Case in point: when he leant over to kiss me I made a joke to the waiter about 'the old man thinking he was my boyfriend', and all three of us laughed. In normal circumstances I could easily have been the recipient of a slap. I like a man who has the self-assurance not to batter me (or at least sulk) for my errant tongue.
He ordered more wine, negotiated a made-to-order dessert plate (being a practiced glutton does then have some benefits), and, feeling I was on a roll (though not quite sure where I was rolling to), I upped the temperature by discussing al fresco sex (Mary Shelley losing her virginity to Percy on her mother's tomb).
|About as probable (but as enjoyable)|
Over three hours after we'd arrived (we also had post-dinner peppermint tea), he kindly picked up the bill saying he didn't want to bankrupt me, and we ambled contentedly back to the station (me contented from the sense I'd won an argument, him seemingly contented because he'd lost one, but was still having fun).

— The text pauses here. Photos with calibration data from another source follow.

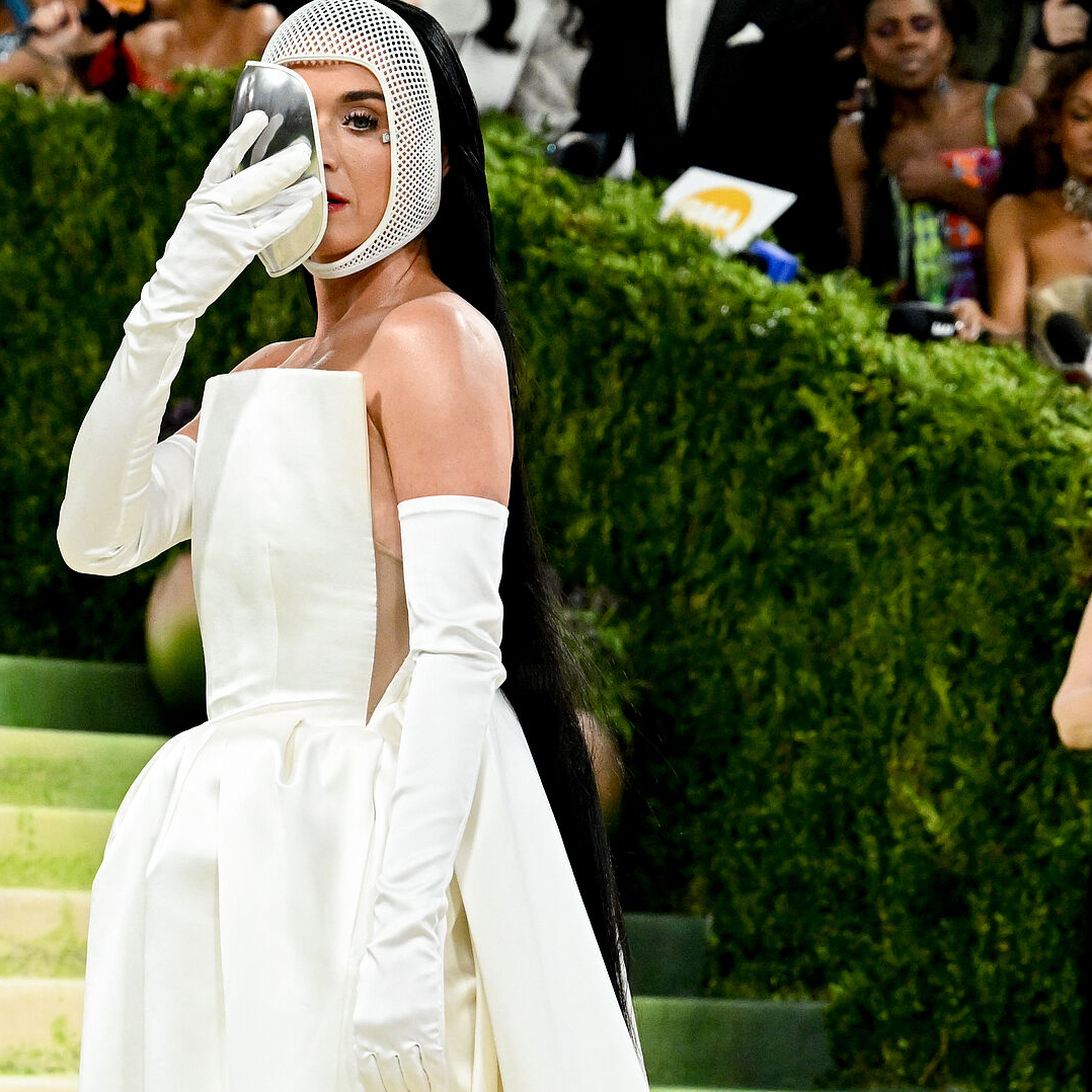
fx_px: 4925
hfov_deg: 12.6
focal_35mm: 138
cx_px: 410
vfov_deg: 12.5
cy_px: 1102
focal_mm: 70
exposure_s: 1/800
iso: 3200
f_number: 4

S wanted to get me a taxi home. I suggested instead that he get my tube and take a circuitous route back. I laid on his shoulder and he had his arm round me, all surprisingly fond. He then made the journey even more circuitous by refusing get off at the first Northern Line junction, so I got off at the next one with him and we giggled our way to the end of the platform for a passionate kiss... Something I have subsequently been informed may well appear on Harry Hill's "Tube Snogs". (is this real, or is someone having mean fun with me?!).
Two trains went by. It was hotting up, and - although he may deny it if asked now - he told me I was very "loveable". Then he asked if he could come back to mine (Reader - quick! Do you see what he did there?!). In light of his earlier refusal to even temporarily halt searching for The One, the fact that he kept getting the place I lived in wrong (obviously confusing it with someone else's he'd been back to recently), and perhaps the subconscious realisation that I'd have to transcribe the result for this blog, I said "Sorry, no!" and jumped on the train currently sitting in the station. The doors pipped ("You're not seriously leaving on that train?!"). I was.
I waved goodbye to the astonished man on the platform.